Exactly Right is vibrant, living jazz.
Savant CD 2206
Louis Hayes (drums); Abraham Burto (tenor saxophone); Steve Nelson (vibraphone); David Hazeltine (piano); Dezron Douglas (bass)
Jazz is a living, breathing art form. To step into a jazz recording is to place a footstep along a musical continuum where past and present stand on equal footing. Listening to Louis Hayes’ new album, Exactly Right!, is to hear a very big footstep on that continuum.
The band on the album — some of whom have been playing with Hayes for decades — play with a telepathy and instinct for each other. As pianist Hayes says, “They had become a real band and he never had to do anything more than give them the tempo and then he could play as he wanted, and they were all as one.”
The band speaks to their place in the continuum through the opening titular song, Exactly Right. The header, melody, solos, and the song’s incessant swing are all, Exactly Right. Despite being written today, you can hear the strains of Hayes’ storied career with Coltrane, Tyler, Silver, and Adderly in these notes. However, this is not a tribute or nostalgia album as Hayes and the rest of his quintet play with fire and abandon, giving themselves to the music they create in the now.
Sergio Mendes’ So Many Stars is slow and mysterious; as the saxophone converses with Nelson’s singing vibraphone and piano, Haye’s drum bush strokes keep time like rain in the night. Haye’s drumming evokes the rhythm of the Sergio Mendes original while the band takes the song in a completely different direction.
Carmine’s Bridge continues the jazz party from where Exactly Right left off, and once again, the whole band is allowed to show off their chops, with Hayes accenting every phrase with exactly the right drive and panache. Each musician’s notes dance with each other to make the song’s overall impact more significant than each band member’s contributions. Its main melody is an invitation to dive into the music.
Nefertiti, Wayne Shorter’s contribution to Miles Davis’ album of the same name, receives an inward-looking interpretation, with Burto’s saxophone leading the song and Hayes keeping perfect and time. Nelson’s vibraphone gives the song a gentle undercurrent, occasionally answering the saxophone’s call across Shorter’s grand melody.
Hayes’s version of Horace Silver’s Mellow D sounds like it was composed for this band and is as fresh as today, though he initially recorded with Silver in 1959 on the album Finger Poppin’. The band cooks on this song as they do all over this album, but Hayes’s drums are the star as they propel and decorate the piece with command and style. It’s also a testament to Haye’s talent that his drum parts for both song versions are different. Both work to make the song what it is, and you can hear the same drummer in the other drum parts. The original sounds like it’s rushing to get here, while this new version takes more time.

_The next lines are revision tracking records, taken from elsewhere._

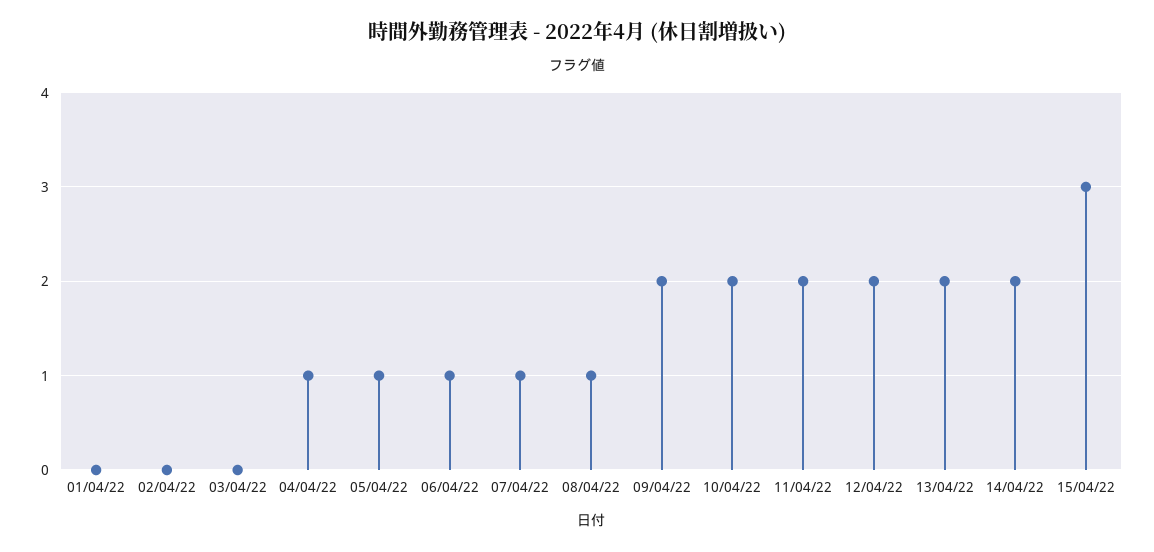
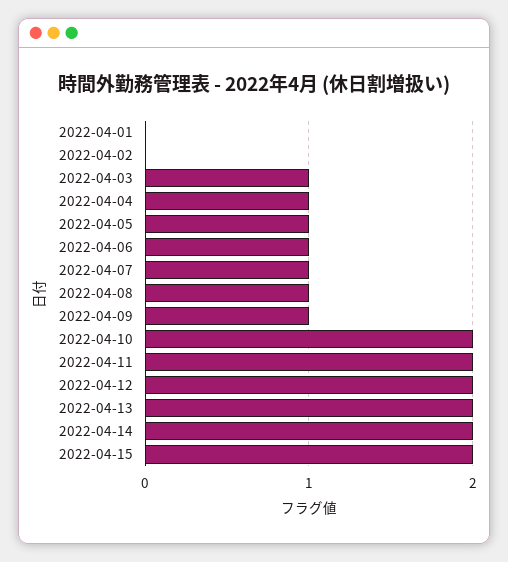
03/04/22: 0 -> 1
09/04/22: 2 -> 1
15/04/22: 3 -> 2

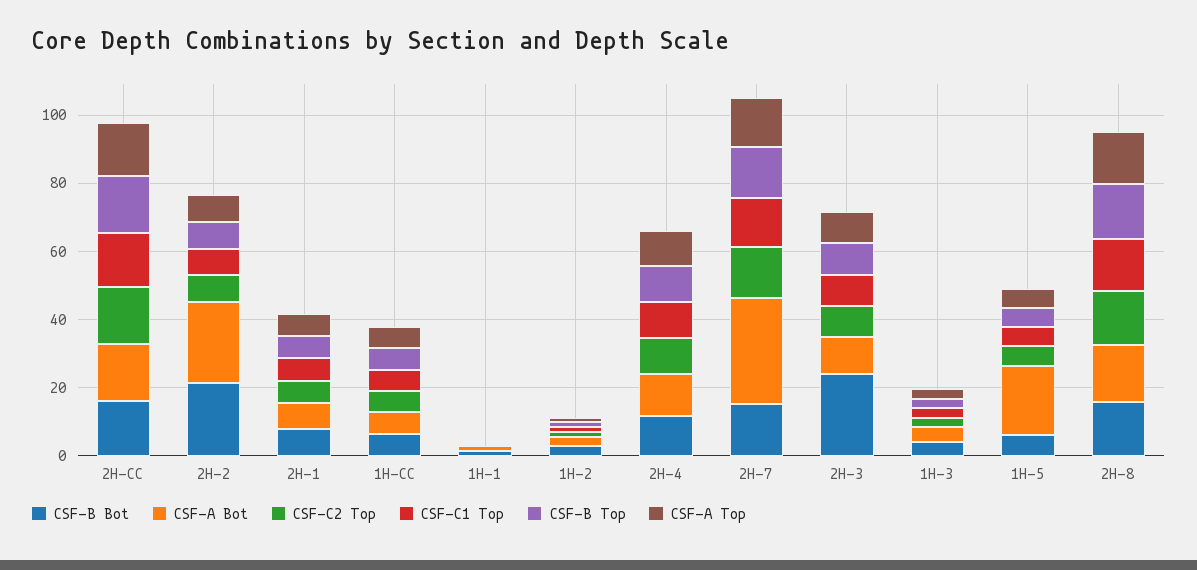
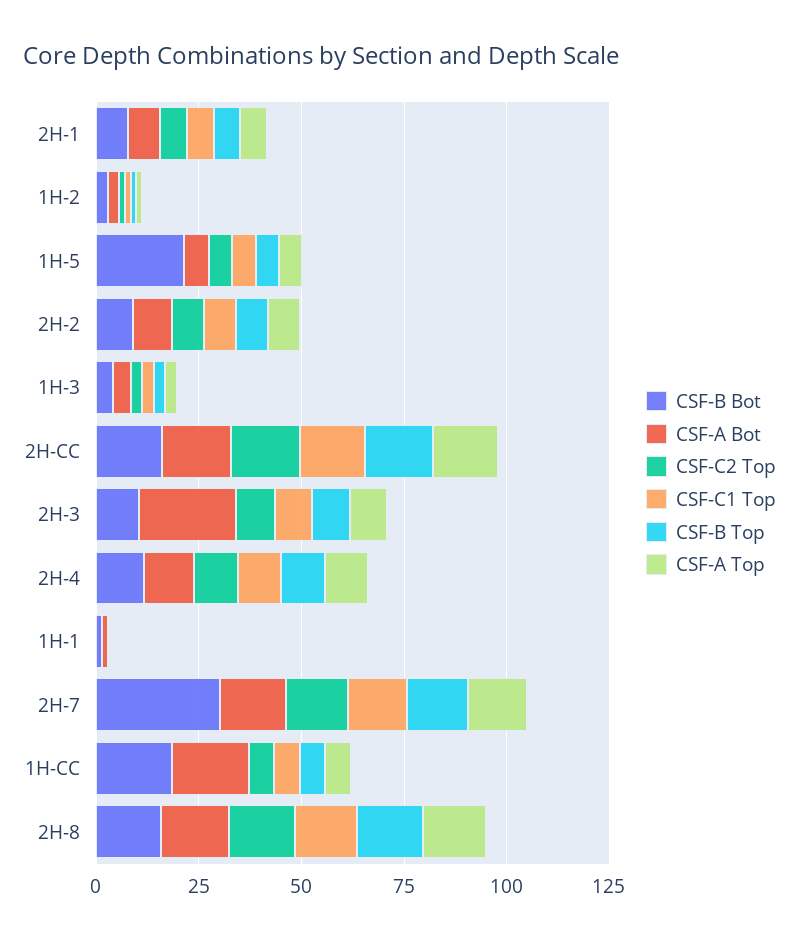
CSF-B Bot, 2H-2: 20 -> 10
CSF-A Bot, 2H-2: 25 -> 10
CSF-B Bot, 1H-CC: 5 -> 20
CSF-A Bot, 1H-CC: 5 -> 20
CSF-B Bot, 2H-7: 15 -> 30
CSF-A Bot, 2H-7: 30 -> 15
CSF-B Bot, 2H-3: 25 -> 10
CSF-A Bot, 2H-3: 10 -> 25
CSF-B Bot, 1H-5: 5 -> 20
CSF-A Bot, 1H-5: 20 -> 5

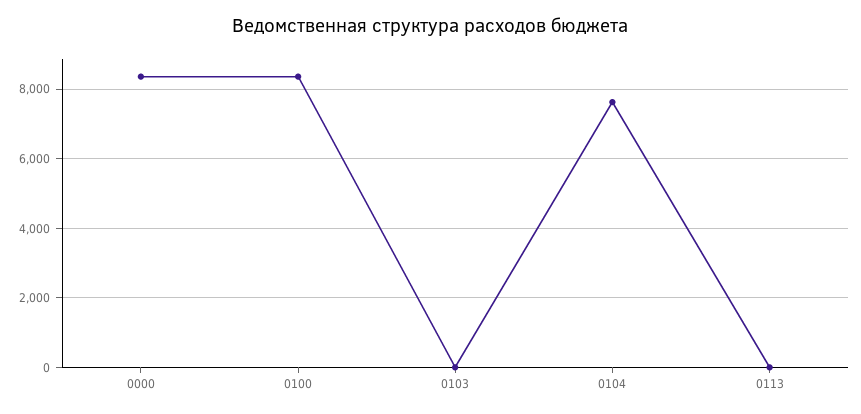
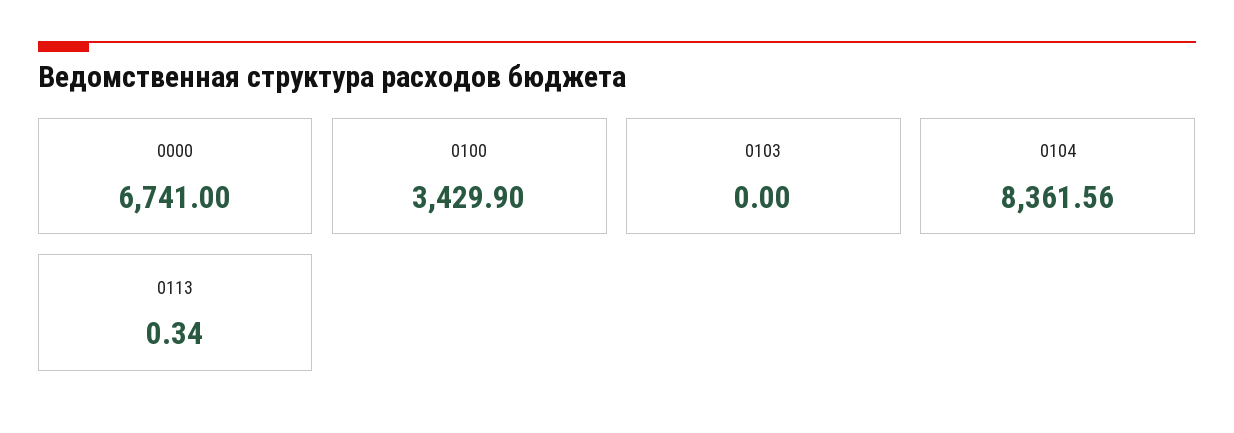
0000: 8400 -> 6741
0100: 8400 -> 3429.9
0104: 7600 -> 8361.56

Scarborough Fair turns the well-known traditional folk song into jazz led by bouncing piano and a driving rhythm that doesn’t remove the gentler cadence of the folk song.
Ugetsu, which former Hayes’ Cedar Walton recorded with the Jazz Messengers in 1963, dives in and makes the case that jazz written sixty years ago is the jazz of today and ends with a disciplined yet playful drum solo that speaks to the spirit and personality of Hayes talent.
Hayes was named one of the 2023 National Endowment of the Arts Jazz Masters, and his deserved title shows on every track. The band on this album sound as if they’ve been playing with Hayes over the decades as they intuitively move through their changes together, each playing to their talent while giving the others in the quartet to do the same. And Louis Hayes keeps them on time, just exactly right. Exactly Right is vibrant, living jazz.